- Supplied data:
· · ·

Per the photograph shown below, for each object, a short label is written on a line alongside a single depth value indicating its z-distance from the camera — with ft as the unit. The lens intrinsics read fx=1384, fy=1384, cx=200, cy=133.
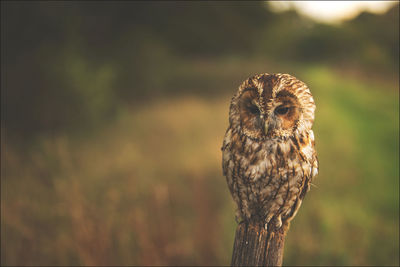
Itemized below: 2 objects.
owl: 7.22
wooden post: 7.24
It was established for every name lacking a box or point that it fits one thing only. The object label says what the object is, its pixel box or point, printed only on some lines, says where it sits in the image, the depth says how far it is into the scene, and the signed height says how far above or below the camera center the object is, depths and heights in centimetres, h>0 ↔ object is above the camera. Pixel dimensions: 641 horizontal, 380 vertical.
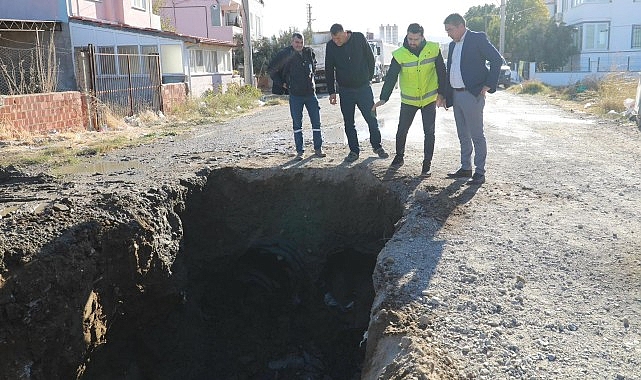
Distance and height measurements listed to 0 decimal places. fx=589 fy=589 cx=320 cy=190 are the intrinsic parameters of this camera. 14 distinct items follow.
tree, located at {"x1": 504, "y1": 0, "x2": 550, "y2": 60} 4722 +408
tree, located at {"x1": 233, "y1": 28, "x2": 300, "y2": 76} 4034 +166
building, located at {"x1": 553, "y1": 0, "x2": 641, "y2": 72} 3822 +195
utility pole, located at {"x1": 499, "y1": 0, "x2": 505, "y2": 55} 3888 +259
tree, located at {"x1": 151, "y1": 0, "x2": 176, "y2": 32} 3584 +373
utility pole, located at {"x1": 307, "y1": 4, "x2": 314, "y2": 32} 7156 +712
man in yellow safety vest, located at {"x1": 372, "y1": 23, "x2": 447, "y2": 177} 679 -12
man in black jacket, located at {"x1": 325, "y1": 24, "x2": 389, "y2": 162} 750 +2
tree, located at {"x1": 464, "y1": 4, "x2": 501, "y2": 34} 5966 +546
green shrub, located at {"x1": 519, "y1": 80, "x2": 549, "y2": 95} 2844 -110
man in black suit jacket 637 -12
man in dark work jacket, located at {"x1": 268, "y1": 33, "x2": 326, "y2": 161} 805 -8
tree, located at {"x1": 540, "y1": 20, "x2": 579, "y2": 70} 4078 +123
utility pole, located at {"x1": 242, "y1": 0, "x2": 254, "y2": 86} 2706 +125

· · ·

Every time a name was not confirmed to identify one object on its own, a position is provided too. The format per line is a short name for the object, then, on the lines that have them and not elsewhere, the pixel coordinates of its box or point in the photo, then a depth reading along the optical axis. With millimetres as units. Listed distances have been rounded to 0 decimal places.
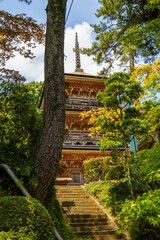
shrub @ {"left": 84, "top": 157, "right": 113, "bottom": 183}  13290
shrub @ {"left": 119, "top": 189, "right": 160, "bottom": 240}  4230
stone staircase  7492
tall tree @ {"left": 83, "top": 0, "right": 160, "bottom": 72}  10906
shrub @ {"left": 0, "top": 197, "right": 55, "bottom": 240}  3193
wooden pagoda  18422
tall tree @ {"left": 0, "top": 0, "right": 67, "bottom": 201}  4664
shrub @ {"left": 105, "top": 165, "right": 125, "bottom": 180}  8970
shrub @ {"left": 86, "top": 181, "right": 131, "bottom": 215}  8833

· · ·

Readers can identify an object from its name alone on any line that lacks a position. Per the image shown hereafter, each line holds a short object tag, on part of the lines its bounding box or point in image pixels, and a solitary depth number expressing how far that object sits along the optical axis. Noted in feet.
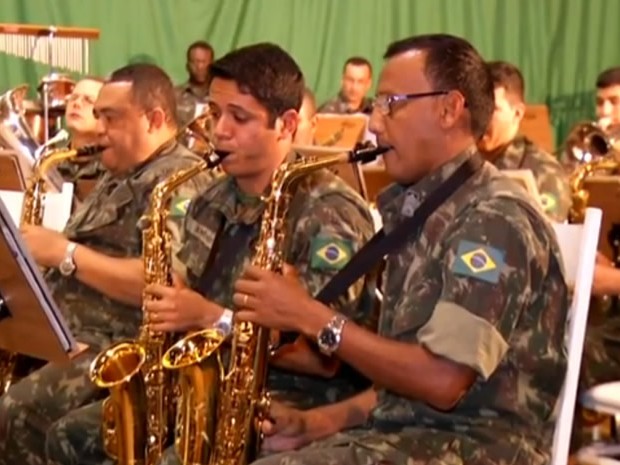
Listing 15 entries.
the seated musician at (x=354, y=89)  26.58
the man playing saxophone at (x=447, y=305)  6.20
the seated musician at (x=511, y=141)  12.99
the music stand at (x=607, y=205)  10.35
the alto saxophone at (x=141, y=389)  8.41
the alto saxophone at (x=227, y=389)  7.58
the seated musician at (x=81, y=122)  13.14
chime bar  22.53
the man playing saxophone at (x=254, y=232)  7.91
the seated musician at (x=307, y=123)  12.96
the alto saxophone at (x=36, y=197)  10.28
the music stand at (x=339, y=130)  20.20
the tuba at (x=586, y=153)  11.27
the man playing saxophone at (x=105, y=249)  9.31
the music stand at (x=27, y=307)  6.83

· · ·

- Work required: Within the lines above, find those holding the word "point" and copy them.

- Output of the task:
It was established for every name lacking a box or point that it fits one thing only. The object label says what the object is, its pixel box or point, printed only on some lines, says where it sits in the image, the depth says how far it is into the scene, and the signed height says how far above or below the camera center the object is, depths and heights in centimetres, h>0 ↔ object is above the camera. Pixel dimensions: 641 horizontal, 380 vertical.
Every time a name was not confirmed to identify one object on its own, a position is provided too. The format per line is a short name for the object, then, on the lines that have them and not elsewhere, the pixel coordinates of its box or point in the photo, then a depth reading along the optical axis. With millimetres as units. Listed distances have been rounded to 0 decimal places.
Readers can identify an object from its name alone on any line that lacks a position. Per the image shown hereafter, each line holds a short object tag, on part of the lines its bounding box or point in image pixels, and a solitary depth number expressing how far that object sits along the optical axis. Noted in feet.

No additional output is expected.